Searching for Optimal Regularization Parameters \( \lambda \)

In project 1, when using Ridge and Lasso regression, we end up searching for the optimal parameter \( \lambda \) which minimizes our selected scores (MSE or \( R2 \) values for example). The brute force approach, as discussed in the code here for Ridge regression, consists in evaluating the MSE as function of different \( \lambda \) values.

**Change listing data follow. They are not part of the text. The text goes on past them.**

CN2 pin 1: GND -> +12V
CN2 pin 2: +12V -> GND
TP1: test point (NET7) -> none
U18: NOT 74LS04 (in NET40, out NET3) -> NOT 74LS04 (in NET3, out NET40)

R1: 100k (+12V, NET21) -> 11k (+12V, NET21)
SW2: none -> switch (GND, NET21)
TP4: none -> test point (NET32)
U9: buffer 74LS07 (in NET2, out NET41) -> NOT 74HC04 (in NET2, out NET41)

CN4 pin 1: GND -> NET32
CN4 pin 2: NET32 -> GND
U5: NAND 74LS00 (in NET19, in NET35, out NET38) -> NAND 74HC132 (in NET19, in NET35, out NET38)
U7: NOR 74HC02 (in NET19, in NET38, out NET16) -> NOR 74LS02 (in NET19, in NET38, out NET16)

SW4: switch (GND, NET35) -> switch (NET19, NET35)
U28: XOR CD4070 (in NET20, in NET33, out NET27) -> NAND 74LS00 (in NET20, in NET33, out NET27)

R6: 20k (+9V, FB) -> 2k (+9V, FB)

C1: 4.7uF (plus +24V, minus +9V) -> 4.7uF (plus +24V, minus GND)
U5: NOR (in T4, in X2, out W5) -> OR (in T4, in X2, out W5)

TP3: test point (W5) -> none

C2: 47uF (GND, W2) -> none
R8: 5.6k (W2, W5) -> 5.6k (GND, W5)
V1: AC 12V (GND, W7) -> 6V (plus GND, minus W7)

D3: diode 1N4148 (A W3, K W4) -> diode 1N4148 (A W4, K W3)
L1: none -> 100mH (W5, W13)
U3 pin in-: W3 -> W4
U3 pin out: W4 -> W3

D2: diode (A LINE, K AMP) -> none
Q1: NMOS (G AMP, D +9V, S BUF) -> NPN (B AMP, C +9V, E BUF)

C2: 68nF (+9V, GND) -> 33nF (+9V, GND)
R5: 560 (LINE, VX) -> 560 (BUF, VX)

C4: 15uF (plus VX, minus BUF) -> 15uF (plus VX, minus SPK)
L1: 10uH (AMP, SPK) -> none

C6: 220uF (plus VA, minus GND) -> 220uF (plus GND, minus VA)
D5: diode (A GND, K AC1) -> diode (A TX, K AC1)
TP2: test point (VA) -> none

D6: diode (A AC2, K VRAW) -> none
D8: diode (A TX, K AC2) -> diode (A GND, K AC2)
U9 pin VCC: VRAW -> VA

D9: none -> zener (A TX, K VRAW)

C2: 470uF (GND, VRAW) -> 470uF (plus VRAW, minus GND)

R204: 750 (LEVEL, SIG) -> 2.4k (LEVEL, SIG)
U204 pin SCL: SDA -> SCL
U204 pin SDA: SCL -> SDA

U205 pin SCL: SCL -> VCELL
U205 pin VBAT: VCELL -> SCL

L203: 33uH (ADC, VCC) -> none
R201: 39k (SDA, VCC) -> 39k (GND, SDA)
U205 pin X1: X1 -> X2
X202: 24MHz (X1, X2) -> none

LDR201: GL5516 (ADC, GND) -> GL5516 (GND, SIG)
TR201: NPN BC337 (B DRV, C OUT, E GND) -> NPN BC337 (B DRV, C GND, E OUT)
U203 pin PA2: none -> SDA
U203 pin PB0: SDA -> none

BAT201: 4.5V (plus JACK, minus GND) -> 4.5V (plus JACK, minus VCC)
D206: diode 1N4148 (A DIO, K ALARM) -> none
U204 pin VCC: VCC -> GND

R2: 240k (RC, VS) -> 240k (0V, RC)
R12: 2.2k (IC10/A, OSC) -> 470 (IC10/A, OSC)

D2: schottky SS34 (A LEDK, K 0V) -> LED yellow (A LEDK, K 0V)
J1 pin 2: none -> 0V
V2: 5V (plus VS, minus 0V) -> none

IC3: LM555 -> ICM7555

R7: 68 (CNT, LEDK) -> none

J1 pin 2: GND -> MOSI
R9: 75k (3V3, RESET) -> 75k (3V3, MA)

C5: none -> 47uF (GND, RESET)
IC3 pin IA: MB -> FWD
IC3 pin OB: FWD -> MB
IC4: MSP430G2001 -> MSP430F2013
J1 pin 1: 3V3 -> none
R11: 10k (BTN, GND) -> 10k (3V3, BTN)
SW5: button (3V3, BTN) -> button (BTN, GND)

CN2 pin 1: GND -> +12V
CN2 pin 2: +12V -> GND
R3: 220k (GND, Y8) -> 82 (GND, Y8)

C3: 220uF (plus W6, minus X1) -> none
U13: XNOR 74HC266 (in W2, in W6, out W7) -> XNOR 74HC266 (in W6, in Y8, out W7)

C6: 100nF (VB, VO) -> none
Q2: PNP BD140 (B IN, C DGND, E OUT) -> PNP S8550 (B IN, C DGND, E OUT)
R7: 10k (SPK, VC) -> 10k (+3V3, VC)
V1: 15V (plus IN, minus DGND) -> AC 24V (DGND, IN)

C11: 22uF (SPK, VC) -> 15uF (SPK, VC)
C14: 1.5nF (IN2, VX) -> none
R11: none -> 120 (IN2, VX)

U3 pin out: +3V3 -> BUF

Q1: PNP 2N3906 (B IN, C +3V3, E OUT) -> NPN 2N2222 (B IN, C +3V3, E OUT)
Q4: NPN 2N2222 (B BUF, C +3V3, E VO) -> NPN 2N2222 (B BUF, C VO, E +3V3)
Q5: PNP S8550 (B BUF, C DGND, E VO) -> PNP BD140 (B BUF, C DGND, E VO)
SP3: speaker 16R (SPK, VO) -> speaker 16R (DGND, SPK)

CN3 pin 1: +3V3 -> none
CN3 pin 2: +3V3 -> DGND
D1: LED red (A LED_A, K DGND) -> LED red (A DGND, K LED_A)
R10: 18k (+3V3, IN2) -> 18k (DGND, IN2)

Based on these calculations, one tries then to determine the value of the hyperparameter \( \lambda \) which results in optimal scores (for example the smallest MSE or an \( R2=1 \)).

import numpy as np
import pandas as pd
import matplotlib.pyplot as plt
from sklearn.model_selection import train_test_split
from sklearn import linear_model

def MSE(y_data,y_model):
    n = np.size(y_model)
    return np.sum((y_data-y_model)**2)/n
# A seed just to ensure that the random numbers are the same for every run.
# Useful for eventual debugging.
np.random.seed(2021)

n = 100
x = np.random.rand(n)
y = np.exp(-x**2) + 1.5 * np.exp(-(x-2)**2)+ np.random.randn(n)

Maxpolydegree = 5
X = np.zeros((n,Maxpolydegree-1))

for degree in range(1,Maxpolydegree): #No intercept column
    X[:,degree-1] = x**(degree)

# We split the data in test and training data
X_train, X_test, y_train, y_test = train_test_split(X, y, test_size=0.2)

# Decide which values of lambda to use
nlambdas = 500
MSERidgePredict = np.zeros(nlambdas)
lambdas = np.logspace(-4, 2, nlambdas)
for i in range(nlambdas):
    lmb = lambdas[i]
    RegRidge = linear_model.Ridge(lmb)
    RegRidge.fit(X_train,y_train)
    ypredictRidge = RegRidge.predict(X_test)
    MSERidgePredict[i] = MSE(y_test,ypredictRidge)

# Now plot the results
plt.figure()
plt.plot(np.log10(lambdas), MSERidgePredict, 'g--', label = 'MSE SL Ridge Test')
plt.xlabel('log10(lambda)')
plt.ylabel('MSE')
plt.legend()
plt.show()

Here we have performed a rather data greedy calculation as function of the regularization parameter \( \lambda \). There is no resampling here. The latter can easily be added by employing the function RidgeCV instead of just calling the Ridge function. For RidgeCV we need to pass the array of \( \lambda \) values. By inspecting the figure we can in turn determine which is the optimal regularization parameter. This becomes however less functional in the long run.